EXERCISE DETAILS: Write out every line below again exactly as it stands, skipping each image.

++++++++++

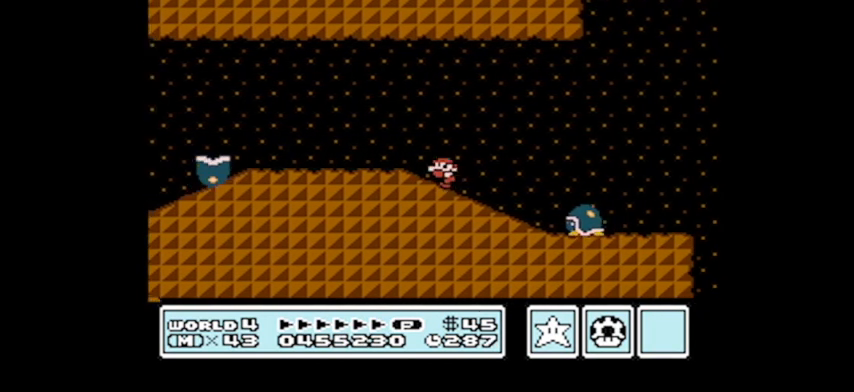
{"buttons": ["B"], "events": [[34, "A", "down"], [368, "A", "up"], [468, "B", "down"], [468, "DPAD_RIGHT", "up"]]}
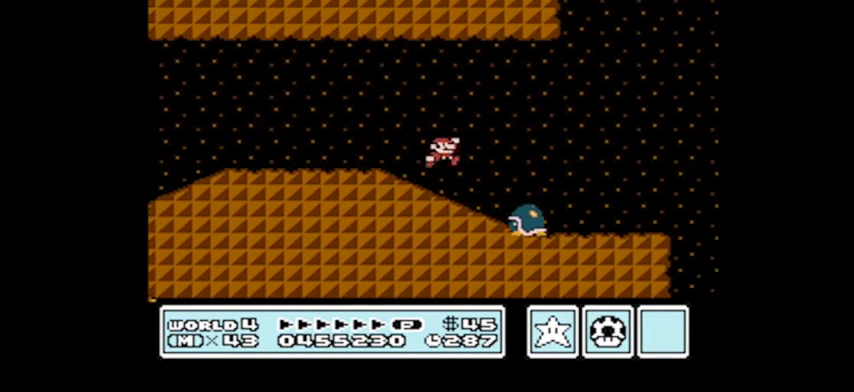
{"buttons": ["B", "DPAD_RIGHT"], "events": [[33, "DPAD_LEFT", "down"], [133, "DPAD_LEFT", "up"], [400, "DPAD_RIGHT", "down"]]}
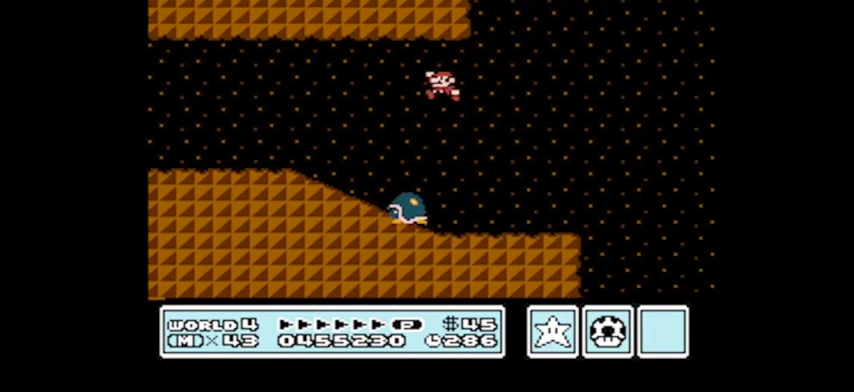
{"buttons": ["A", "B", "DPAD_RIGHT"], "events": [[301, "A", "down"]]}
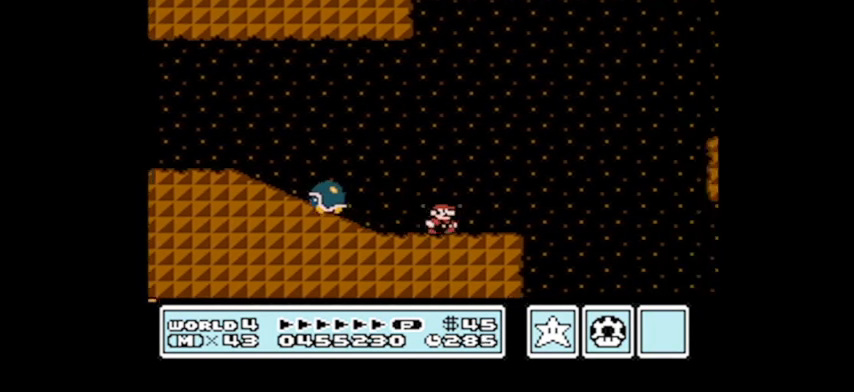
{"buttons": ["DPAD_UP", "DPAD_LEFT"], "events": [[234, "A", "up"], [267, "B", "up"], [267, "DPAD_RIGHT", "up"], [300, "DPAD_LEFT", "down"], [467, "DPAD_UP", "down"]]}
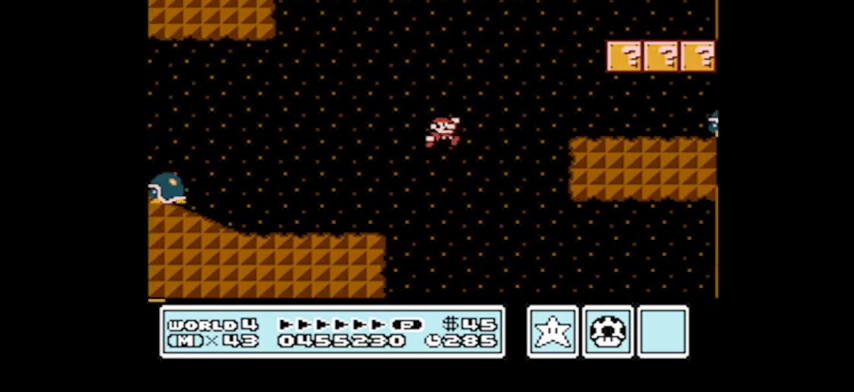
{"buttons": [], "events": [[67, "DPAD_LEFT", "up"], [67, "DPAD_UP", "up"], [101, "DPAD_LEFT", "down"], [201, "DPAD_LEFT", "up"], [267, "DPAD_LEFT", "down"], [401, "DPAD_LEFT", "up"]]}
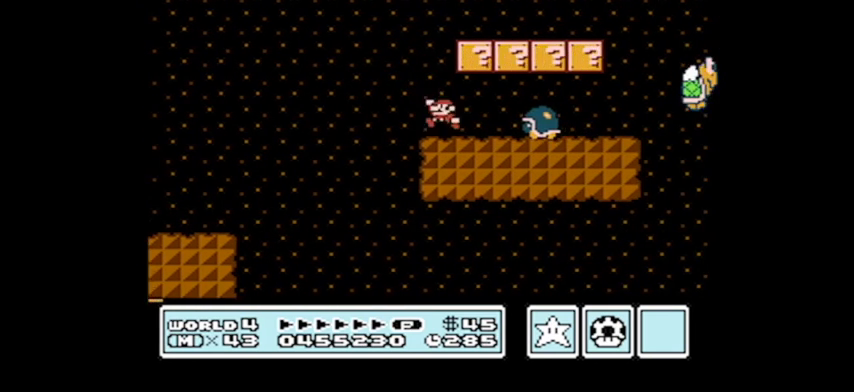
{"buttons": ["DPAD_RIGHT"], "events": [[100, "A", "down"], [234, "DPAD_RIGHT", "down"], [500, "A", "up"]]}
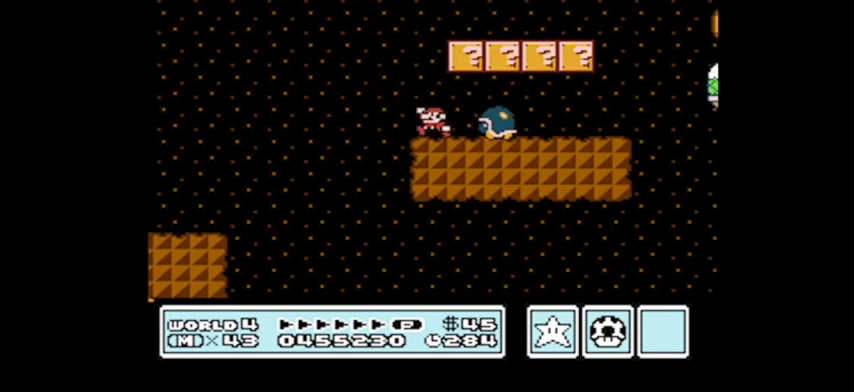
{"buttons": ["B", "DPAD_RIGHT"], "events": [[67, "B", "down"]]}
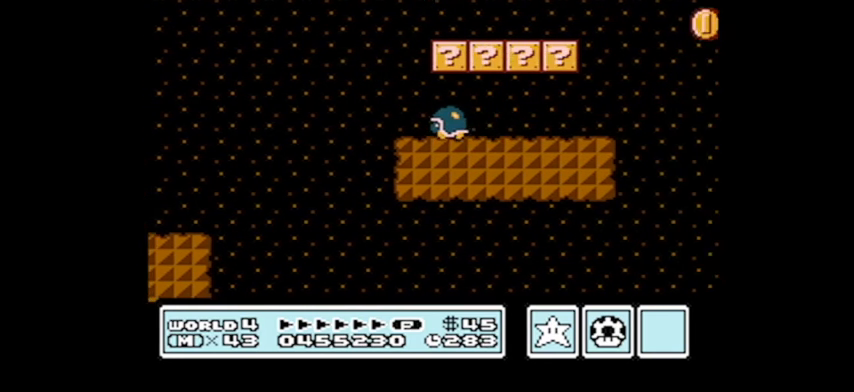
{"buttons": ["A", "B", "DPAD_UP", "DPAD_RIGHT"], "events": [[33, "A", "down"], [67, "DPAD_UP", "down"], [100, "DPAD_UP", "up"], [267, "DPAD_UP", "down"]]}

++++++++++

THE ANSWER:
{"buttons": ["B"], "events": [[34, "A", "down"], [368, "A", "up"], [468, "B", "down"], [468, "DPAD_RIGHT", "up"]]}
{"buttons": ["B", "DPAD_RIGHT"], "events": [[33, "DPAD_LEFT", "down"], [133, "DPAD_LEFT", "up"], [400, "DPAD_RIGHT", "down"]]}
{"buttons": ["A", "B", "DPAD_RIGHT"], "events": [[301, "A", "down"]]}
{"buttons": ["DPAD_UP", "DPAD_LEFT"], "events": [[234, "A", "up"], [267, "B", "up"], [267, "DPAD_RIGHT", "up"], [300, "DPAD_LEFT", "down"], [467, "DPAD_UP", "down"]]}
{"buttons": [], "events": [[67, "DPAD_LEFT", "up"], [67, "DPAD_UP", "up"], [101, "DPAD_LEFT", "down"], [201, "DPAD_LEFT", "up"], [267, "DPAD_LEFT", "down"], [401, "DPAD_LEFT", "up"]]}
{"buttons": ["DPAD_RIGHT"], "events": [[100, "A", "down"], [234, "DPAD_RIGHT", "down"], [500, "A", "up"]]}
{"buttons": ["B", "DPAD_RIGHT"], "events": [[67, "B", "down"]]}
{"buttons": ["A", "B", "DPAD_UP", "DPAD_RIGHT"], "events": [[33, "A", "down"], [67, "DPAD_UP", "down"], [100, "DPAD_UP", "up"], [267, "DPAD_UP", "down"]]}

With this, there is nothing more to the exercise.